Cuando escribo esta narración, seis meses después de la batalla, las estatuas están casi terminadas: las he visto, y son hermosísimas; especialmente la de Umslopogaas, que parece él mismo en persona. La mía es buena; pero han idealizado mi rostro, feo de suyo: cosa que, después de todo, es un beneficio, porque, habiendo de contemplarlo miles y miles de personas en generaciones venideras, no sería agradable parecer antipático.
Me dijeron también, continuando el asunto donde iba antes de escribir el párrafo anterior, que habían tenido presente el último deseo de Umslopogaas, y que en lugar de quemarle, como se hace aquí con los muertos, lo habían vendado bien, siguiendo la costumbre zulú, envolviéndolo después en una ligera hoja de oro batido, sepultándolo en un hueco hecho a propósito en el muro da la escalinata circular que tan heroicamente defendió, y que, a lo que pudieron juzgar, mira a Zululandia. Allí permanece y permanecerá siempre, toda vez que, después de embalsamarlo con hierbas aromáticas, lo encerraron en una caja de piedra.
La gente dice que durante la noche su espíritu baja y agita a Inkosi-kaas en la puerta, no atreviéndose a pasar por allí apenas anochece.
Cosa rara en verdad; pero ha aparecido una nueva profecía o leyenda del modo como aparecen las cosas en los pueblos bárbaros o medio civilizados: lo mismo que el viento; sin que nadie sepa cómo empieza.

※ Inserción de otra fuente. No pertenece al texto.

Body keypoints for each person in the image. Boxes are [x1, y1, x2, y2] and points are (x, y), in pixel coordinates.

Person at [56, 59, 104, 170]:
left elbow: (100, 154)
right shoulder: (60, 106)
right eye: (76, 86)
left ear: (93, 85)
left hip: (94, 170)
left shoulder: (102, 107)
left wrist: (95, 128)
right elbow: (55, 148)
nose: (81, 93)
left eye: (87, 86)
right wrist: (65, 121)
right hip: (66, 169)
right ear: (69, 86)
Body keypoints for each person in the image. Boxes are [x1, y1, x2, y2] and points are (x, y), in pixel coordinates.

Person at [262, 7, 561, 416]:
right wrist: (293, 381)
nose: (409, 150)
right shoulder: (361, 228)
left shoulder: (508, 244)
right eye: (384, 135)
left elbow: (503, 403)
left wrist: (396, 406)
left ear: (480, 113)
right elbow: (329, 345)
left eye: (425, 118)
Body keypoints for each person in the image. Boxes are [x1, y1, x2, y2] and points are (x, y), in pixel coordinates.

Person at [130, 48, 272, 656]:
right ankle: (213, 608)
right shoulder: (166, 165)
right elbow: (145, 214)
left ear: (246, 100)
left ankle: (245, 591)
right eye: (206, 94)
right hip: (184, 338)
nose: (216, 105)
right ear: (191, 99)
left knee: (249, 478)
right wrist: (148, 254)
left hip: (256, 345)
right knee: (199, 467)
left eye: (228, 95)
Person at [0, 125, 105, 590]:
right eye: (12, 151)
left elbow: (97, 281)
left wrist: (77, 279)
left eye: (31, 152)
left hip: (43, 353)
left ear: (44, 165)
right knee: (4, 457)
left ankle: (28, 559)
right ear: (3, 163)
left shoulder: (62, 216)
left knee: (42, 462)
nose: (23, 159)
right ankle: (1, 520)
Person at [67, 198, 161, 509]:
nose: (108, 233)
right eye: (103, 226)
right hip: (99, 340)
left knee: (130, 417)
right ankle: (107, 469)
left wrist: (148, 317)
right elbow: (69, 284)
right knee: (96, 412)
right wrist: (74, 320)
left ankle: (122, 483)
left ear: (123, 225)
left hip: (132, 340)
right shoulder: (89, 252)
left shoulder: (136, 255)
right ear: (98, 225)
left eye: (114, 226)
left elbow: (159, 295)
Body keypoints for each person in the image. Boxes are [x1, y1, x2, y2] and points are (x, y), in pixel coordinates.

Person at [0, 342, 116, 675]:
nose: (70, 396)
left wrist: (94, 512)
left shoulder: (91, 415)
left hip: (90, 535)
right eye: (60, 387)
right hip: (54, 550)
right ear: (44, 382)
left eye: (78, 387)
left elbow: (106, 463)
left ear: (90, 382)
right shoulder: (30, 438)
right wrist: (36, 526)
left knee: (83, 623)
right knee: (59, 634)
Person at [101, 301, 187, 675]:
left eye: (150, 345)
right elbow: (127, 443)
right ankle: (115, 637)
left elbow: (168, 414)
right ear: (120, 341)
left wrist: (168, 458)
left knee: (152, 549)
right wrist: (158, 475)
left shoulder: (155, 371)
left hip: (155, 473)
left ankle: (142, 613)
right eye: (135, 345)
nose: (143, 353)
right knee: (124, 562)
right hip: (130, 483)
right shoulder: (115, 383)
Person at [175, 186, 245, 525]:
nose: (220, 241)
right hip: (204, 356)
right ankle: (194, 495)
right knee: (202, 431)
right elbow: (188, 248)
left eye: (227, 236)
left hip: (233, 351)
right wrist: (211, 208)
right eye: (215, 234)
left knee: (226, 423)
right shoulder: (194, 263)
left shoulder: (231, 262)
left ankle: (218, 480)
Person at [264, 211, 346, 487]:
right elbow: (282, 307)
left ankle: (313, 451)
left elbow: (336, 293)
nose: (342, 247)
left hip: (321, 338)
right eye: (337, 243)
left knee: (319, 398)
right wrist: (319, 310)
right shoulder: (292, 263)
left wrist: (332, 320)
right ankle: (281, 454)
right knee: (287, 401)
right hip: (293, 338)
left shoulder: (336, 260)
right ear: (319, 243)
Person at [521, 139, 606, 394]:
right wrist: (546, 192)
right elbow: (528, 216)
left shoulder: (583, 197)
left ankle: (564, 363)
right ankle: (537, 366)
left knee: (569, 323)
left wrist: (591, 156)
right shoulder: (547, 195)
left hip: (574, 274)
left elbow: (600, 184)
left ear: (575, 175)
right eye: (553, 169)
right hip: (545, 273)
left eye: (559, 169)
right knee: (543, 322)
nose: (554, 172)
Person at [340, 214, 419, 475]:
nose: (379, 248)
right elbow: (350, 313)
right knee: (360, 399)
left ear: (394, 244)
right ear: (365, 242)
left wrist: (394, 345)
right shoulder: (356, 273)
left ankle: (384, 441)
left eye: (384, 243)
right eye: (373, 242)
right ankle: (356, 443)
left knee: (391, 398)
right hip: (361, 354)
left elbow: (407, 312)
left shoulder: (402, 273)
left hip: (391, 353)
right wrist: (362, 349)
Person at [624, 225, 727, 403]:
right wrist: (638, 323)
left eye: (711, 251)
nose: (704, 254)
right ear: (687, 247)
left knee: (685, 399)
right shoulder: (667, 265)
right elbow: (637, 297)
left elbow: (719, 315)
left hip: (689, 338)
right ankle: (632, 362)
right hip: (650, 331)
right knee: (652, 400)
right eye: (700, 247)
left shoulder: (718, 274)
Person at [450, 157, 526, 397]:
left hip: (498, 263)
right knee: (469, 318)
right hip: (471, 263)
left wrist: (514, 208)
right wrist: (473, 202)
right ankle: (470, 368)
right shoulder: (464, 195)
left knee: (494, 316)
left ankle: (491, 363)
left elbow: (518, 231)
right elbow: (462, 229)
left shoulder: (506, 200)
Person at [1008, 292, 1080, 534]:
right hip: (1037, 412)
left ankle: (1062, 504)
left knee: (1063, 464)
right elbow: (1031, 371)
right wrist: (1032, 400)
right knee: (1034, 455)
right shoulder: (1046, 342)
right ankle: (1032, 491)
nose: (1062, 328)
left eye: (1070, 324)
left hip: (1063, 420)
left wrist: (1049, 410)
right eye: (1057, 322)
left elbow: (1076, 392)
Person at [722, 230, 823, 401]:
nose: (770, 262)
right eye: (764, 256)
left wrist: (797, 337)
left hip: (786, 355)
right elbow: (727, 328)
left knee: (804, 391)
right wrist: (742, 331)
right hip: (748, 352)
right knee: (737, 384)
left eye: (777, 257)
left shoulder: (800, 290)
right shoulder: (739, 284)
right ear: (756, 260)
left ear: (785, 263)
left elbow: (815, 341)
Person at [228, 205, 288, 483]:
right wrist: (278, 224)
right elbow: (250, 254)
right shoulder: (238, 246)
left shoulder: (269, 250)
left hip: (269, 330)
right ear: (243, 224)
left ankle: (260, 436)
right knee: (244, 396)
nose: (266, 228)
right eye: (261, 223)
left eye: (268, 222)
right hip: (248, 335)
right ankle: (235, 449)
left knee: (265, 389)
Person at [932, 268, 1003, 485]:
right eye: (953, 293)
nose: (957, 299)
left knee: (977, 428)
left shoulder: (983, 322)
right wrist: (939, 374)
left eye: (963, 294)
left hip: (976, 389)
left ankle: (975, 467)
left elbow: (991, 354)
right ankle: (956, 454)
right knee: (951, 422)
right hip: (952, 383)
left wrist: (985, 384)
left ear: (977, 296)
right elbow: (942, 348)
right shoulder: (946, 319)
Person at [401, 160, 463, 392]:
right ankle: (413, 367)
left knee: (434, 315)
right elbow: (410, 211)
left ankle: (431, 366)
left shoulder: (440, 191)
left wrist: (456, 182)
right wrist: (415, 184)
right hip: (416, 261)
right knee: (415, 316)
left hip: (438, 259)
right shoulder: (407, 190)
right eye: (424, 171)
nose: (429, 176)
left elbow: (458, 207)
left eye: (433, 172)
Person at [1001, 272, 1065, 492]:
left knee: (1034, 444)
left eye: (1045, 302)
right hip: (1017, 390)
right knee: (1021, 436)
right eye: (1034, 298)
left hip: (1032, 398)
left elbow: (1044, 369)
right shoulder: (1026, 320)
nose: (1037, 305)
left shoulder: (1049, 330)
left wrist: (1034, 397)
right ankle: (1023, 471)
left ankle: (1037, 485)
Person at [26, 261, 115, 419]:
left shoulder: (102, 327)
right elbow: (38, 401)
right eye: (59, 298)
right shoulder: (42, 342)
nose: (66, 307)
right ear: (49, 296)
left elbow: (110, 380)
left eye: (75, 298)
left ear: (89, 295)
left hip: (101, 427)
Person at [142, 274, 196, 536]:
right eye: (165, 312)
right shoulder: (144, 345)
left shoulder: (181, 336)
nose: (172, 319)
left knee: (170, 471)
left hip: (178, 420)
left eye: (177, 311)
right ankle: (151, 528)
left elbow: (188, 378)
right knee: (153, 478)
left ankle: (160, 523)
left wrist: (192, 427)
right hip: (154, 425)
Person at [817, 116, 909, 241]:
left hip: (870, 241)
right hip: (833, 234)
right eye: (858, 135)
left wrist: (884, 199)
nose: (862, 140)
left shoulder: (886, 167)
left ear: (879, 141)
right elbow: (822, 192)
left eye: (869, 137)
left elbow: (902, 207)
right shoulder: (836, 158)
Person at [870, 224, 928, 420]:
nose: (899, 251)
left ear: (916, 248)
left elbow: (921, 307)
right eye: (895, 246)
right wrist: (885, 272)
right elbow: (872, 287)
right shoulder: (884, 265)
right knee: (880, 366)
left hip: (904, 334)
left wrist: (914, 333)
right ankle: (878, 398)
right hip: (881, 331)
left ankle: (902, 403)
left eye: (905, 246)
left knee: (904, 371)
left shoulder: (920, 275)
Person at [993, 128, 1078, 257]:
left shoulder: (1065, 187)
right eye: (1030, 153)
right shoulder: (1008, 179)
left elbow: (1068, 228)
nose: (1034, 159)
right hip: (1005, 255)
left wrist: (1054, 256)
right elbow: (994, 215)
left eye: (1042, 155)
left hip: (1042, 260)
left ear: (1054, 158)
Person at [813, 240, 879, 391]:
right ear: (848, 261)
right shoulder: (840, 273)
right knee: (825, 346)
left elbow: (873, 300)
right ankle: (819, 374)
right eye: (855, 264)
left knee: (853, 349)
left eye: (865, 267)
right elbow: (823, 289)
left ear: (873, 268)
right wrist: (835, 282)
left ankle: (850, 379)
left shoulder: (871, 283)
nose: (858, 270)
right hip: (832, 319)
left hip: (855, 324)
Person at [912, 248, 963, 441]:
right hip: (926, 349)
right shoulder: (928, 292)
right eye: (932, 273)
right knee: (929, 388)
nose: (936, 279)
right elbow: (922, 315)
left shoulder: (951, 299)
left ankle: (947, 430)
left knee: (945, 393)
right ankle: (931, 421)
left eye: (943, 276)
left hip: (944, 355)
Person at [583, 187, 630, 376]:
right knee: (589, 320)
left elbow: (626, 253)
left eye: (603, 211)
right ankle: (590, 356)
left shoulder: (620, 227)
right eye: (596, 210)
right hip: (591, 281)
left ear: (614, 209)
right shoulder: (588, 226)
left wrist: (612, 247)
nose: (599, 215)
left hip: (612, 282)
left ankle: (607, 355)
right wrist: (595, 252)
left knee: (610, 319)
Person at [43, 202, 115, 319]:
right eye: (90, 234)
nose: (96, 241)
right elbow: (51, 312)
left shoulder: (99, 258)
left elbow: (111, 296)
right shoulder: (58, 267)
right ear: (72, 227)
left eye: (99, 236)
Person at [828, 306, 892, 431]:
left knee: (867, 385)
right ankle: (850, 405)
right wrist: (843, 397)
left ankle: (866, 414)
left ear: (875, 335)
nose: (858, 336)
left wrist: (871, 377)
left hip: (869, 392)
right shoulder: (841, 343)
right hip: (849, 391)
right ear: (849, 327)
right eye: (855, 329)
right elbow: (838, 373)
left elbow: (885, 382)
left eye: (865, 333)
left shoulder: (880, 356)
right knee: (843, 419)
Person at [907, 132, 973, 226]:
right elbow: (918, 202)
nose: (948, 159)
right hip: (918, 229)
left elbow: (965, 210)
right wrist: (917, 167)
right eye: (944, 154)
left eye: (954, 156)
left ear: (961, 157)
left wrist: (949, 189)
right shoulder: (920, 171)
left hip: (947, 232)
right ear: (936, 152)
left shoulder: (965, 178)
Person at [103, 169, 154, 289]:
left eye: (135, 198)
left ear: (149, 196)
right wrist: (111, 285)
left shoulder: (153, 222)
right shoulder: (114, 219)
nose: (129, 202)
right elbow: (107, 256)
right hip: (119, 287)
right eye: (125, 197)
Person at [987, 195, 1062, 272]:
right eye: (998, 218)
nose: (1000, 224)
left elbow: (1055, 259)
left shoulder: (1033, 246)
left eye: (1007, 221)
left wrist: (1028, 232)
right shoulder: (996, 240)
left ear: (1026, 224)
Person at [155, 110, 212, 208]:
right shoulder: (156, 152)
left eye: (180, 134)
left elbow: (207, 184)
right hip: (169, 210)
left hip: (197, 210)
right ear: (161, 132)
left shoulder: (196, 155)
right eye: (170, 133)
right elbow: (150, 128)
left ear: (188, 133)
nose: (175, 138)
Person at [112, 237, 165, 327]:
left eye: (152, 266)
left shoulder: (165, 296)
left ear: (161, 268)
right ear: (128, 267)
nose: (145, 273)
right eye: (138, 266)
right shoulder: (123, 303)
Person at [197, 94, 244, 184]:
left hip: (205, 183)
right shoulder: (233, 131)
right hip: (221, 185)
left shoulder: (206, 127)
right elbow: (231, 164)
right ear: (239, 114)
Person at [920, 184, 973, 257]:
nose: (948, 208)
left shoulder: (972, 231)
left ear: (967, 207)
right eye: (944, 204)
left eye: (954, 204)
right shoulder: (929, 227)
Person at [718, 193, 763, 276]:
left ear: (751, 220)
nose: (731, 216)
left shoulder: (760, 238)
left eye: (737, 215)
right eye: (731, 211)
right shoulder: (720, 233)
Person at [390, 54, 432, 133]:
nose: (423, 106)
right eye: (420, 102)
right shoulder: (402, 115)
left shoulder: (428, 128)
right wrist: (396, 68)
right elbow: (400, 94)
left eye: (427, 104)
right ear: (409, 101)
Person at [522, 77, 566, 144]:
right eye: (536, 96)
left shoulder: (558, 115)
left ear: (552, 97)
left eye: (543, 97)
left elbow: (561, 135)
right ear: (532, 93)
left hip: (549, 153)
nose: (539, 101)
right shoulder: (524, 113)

Según esa profecía, mientras el zulú permanezca allí, enfrente de la escalinata que defendió, estando vivo, la nueva “Casa de la Escalera” que nacerá en la unión de sir Enrique y Nyleptha vivirá prósperamente; pero, cuando lo quiten de allí por cualquier accidente, o sus huesos, hechos polvo, desaparezcan, la dinastía terminará, y el pueblo zu-vendi dejará de ser una nación.
9 Allan Quatermain ignoraba quién era Galasi: su historia se refiere en Nadia-el-Lirio.